Text passage:
#####

I don't think this was unexpected, for one. Good Engineers would have been able to know that breaking timecode could be a problem for 30SKIP in the future. And since the "feature" is not supported, it is difficult to characterize this a something that thwarts the normal authorized use of the OS, because it doesn't; it only thwarts an unauthorized feature.

Tomato, tomah-to.


----------



## markrogo (Sep 18, 2007)

Jaspear said:


> So, when will folks on this thread stop calling this a "bug" and start calling it what it increasingly appears to be, a feature. Every time you watch one of these spots, it _is_ a feature for DirecTV. If I were in charge of DirecTV's local ad sales initiative, I wouldn't be in any hurry to get this "bug" fixed.


Except it's a bug.

It was identified as a bug months ago by Stuart. It was fixed in a build some time ago. It has cropped up again.

It generates an awful user experience.

It's a bug.


----------



## brianp6621 (Jun 13, 2007)

So no update on this? It has been many months/releases since it showed back up and no fix yet...


----------



## Stuart Sweet (Jun 19, 2006)

#####

Excerpted data:
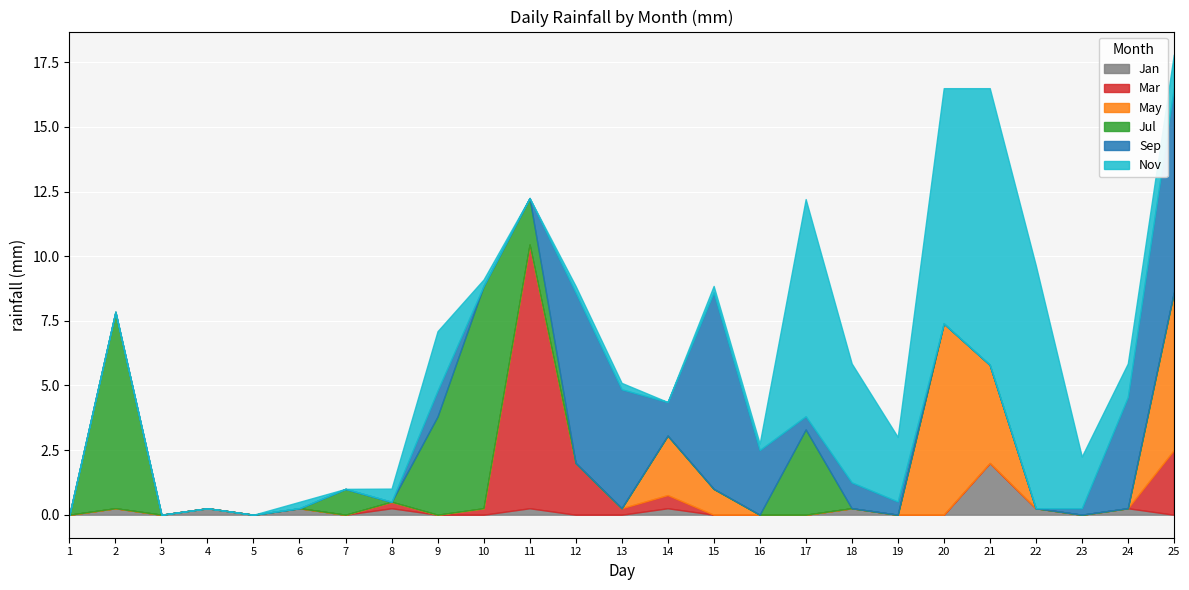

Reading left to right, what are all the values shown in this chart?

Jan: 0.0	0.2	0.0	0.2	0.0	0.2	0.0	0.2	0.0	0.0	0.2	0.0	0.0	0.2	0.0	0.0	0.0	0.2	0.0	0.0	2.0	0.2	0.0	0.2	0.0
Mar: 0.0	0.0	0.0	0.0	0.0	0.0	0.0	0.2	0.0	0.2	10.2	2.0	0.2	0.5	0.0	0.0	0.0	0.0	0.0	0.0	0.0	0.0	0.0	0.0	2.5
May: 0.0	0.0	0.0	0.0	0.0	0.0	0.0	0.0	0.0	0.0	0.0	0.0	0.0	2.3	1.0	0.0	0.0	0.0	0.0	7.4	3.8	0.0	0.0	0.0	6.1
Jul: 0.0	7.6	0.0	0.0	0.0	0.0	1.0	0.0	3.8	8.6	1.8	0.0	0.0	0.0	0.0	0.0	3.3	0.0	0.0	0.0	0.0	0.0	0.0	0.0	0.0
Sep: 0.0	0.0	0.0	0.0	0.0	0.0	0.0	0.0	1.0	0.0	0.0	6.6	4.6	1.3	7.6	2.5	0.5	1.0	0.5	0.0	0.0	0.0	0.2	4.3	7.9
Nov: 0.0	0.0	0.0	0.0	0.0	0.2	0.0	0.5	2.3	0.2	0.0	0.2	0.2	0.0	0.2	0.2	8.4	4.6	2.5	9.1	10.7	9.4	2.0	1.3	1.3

#####

Prompt 1: Swap "awful" for "frustrating" in the forum thread, giving everything from "It was identified" down to "awful user experience.".
Prompt 2:
Answer these questions from the forum thread:
(a) What feature could breaking timecode cause a problem for?
(b) Who identified the issue as a bug months ago?
(c) Whose local ad sales initiative does Jaspear mention?
The entries are not needed for any of this.

Response 1:
It was identified as a bug months ago by Stuart. It was fixed in a build some time ago. It has cropped up again.

It generates an frustrating user experience.

Response 2:
(a) 30SKIP
(b) Stuart
(c) DirecTV's